Helping people quit smoking has never been a popular issue. Individuals who have never smoked can’t understand how anyone would ever start and think a smoker should just put the cigarette down and walk away. Smokers scream about their right to smoke and are encouraged by the tobacco industry trying to maintain their profits. Former smokers say that if they can quit, anybody can quit and often forget their own struggle in becoming smoke free. Yet ask the approximately 19 million smokers that attempt to quit each year, and they will tell you, that help is what they desperately need, since only 4% to 7% are likely to be successful after a year according to the U.S. Public Health Service.
In the State of California, only 15% of the population still smokes, yet upwards of 50% of these smokers also have a mental illness or an alcohol or substance abuse problem as well. Smokers also tend to be among the poor and uneducated. If it was easy for the current smokers to quit, they would have done so already, yet this segment of the population is the disenfranchised that few will listen to and are the ones that society has a moral obligation to help. There are effective interventions and medications to help these smokers yet they can be expensive since most insurance companies do not cover addiction to nicotine as they do with other addictive substances.

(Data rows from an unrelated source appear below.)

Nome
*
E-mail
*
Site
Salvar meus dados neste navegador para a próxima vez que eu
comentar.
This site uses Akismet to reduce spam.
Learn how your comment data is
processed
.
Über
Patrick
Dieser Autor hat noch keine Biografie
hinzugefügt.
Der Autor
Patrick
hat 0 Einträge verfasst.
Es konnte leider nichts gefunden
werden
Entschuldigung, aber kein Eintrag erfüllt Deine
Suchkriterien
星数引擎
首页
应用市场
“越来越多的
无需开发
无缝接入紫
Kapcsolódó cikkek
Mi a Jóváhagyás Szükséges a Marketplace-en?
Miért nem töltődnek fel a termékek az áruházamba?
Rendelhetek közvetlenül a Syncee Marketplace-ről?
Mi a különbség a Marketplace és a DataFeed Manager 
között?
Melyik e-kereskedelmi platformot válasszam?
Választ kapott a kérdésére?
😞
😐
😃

Originally the Economic Stimulus package contained funds to help with smoking cessation but has been cut yet according to the Centers for Disease Control and Prevention (CDC) and leading cessation providers, this $75 million investment in tobacco cessation would:
§ Produce at least 1,500 new jobs for smoking quit line counselors
§ Help 100,000 smokers quit
§ Save $10,000 to $15,000 in long-term health care costs per smoker who quits
§ Produce total savings of $1 billion to $1.5 billion in long-term health care costs.

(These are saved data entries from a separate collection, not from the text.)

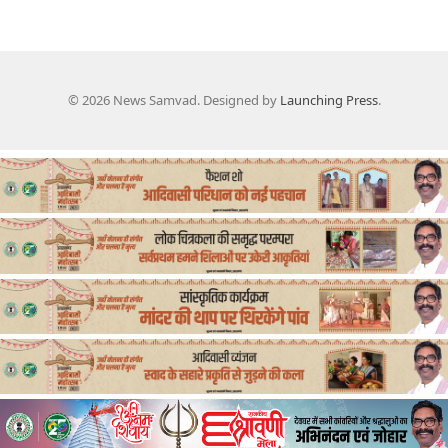
© 2026 News Samvad. Designed by
Launching Press
.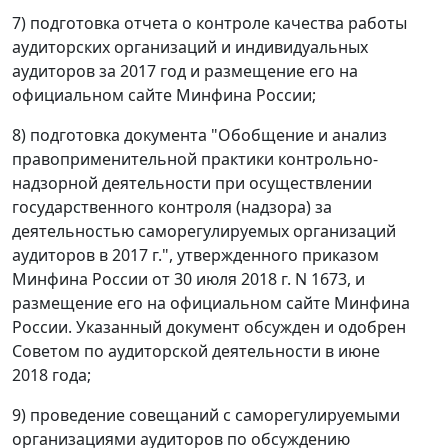
7) подготовка отчета о контроле качества работы
аудиторских организаций и индивидуальных
аудиторов за 2017 год и размещение его на
официальном сайте Минфина России;
8) подготовка документа "Обобщение и анализ
правоприменительной практики контрольно-
надзорной деятельности при осуществлении
государственного контроля (надзора) за
деятельностью саморегулируемых организаций
аудиторов в 2017 г.", утвержденного приказом
Минфина России от 30 июля 2018 г. N 1673, и
размещение его на официальном сайте Минфина
России. Указанный документ обсужден и одобрен
Советом по аудиторской деятельности в июне
2018 года;
9) проведение совещаний с саморегулируемыми
организациями аудиторов по обсуждению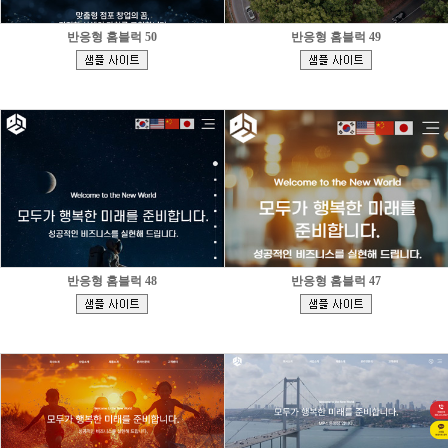
반응형 홈블럭 50
반응형 홈블럭 49
[
[
]
]
반응형 홈블럭 48
반응형 홈블럭 47
[
[
]
]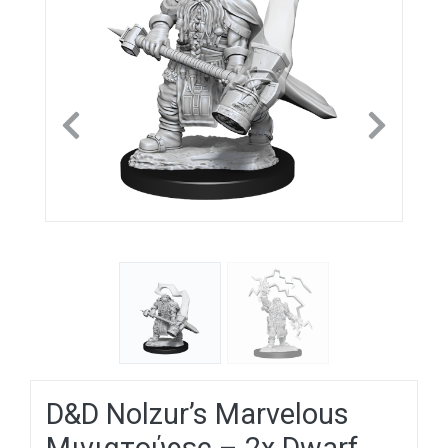
Previous
Next
D&D Nolzur’s Marvelous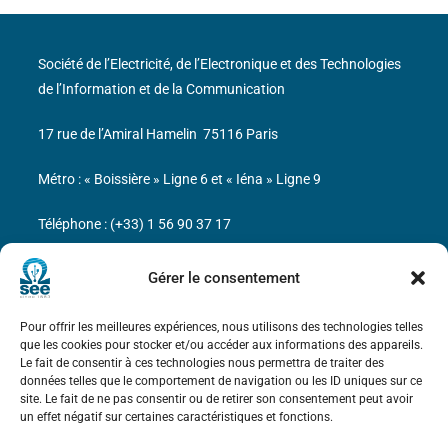
Société de l’Electricité, de l’Electronique et des Technologies
de l’Information et de la Communication
17 rue de l’Amiral Hamelin
75116 Paris
Métro : « Boissière » Ligne 6 et « Iéna » Ligne 9
Téléphone : (+33) 1 56 90 37 17
N° de SIREN : 785 393 232, Code APE : 9412Z TVA intra-
Gérer le consentement
communautaire : FR44 785 393 232
Pour offrir les meilleures expériences, nous utilisons des technologies telles
Bicentenaire des découvertes d’André-
que les cookies pour stocker et/ou accéder aux informations des appareils.
Marie Ampère
Le fait de consentir à ces technologies nous permettra de traiter des
données telles que le comportement de navigation ou les ID uniques sur ce
site. Le fait de ne pas consentir ou de retirer son consentement peut avoir
Mentions légales
un effet négatif sur certaines caractéristiques et fonctions.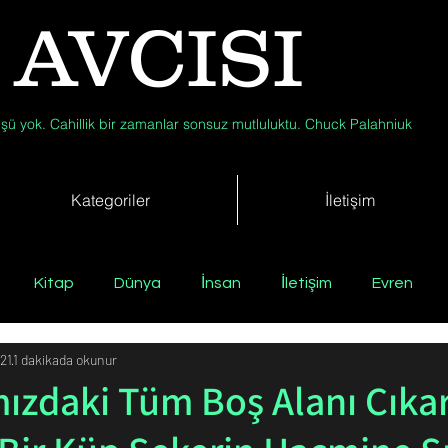
 AVCISI
şü yok. Cahillik bir zamanlar sonsuz mutluluktu. Chuck Palahniuk
Kategoriler
İletişim
Kitap
Dünya
İnsan
İletişim
Evren
21
1 dakikada okunur
Tıp
Arkeoloji
Antropoloji
Jeoloji
Fizik
ızdaki Tüm Boş Alanı Çıka
Biyoloji
Günün Düşüneni
Çevre
Kısa Kısa Bil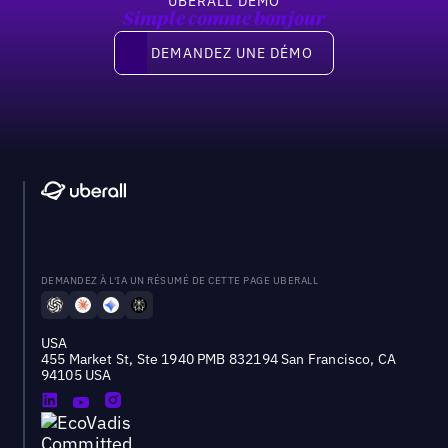
UBERALL DEMO
Simple comme bonjour
Demandez une démo
DEMANDEZ UNE DÉMO
DEMANDEZ À L'IA UN RÉSUMÉ DE CETTE PAGE UBERALL
USA
455 Market St, Ste 1940 PMB 832194 San Francisco, CA
94105 USA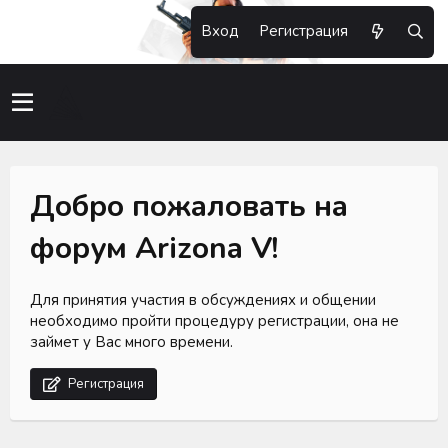
Вход
Регистрация
Добро пожаловать на
форум Arizona V!
Для принятия участия в обсуждениях и общении
необходимо пройти процедуру регистрации, она не
займет у Вас много времени.
Регистрация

The diseases caused by smoking are some of the most expensive to treat. Heart disease, stroke, 30% of all cancers, chronic obstructive pulmonary disease (COPD), and peripheral artery disease which the US Public Health Service estimates the cost in direct medical expenses is $96 Billion per year and $97 Billion in lost productivity. They estimate that if all smokers covered by state Medicaid programs quit, the annual savings to Medicaid would be $9.7 Billion after 5 years.
As a former smoker, and cancer survivor I personally know how devastating the effects of smoking can be physically, mentally, emotionally and financially and since treatments for nicotine addiction are highly cost-effective, I think it is extremely important to support smoking cessation efforts by the following efforts:
§ Support tobacco cessation and prevention in either the current Stimulus package as a stand alone provision or in general funds to the CDC.
§ Support legislation that health insurance companies and Medicaid include tobacco cessation as a covered item.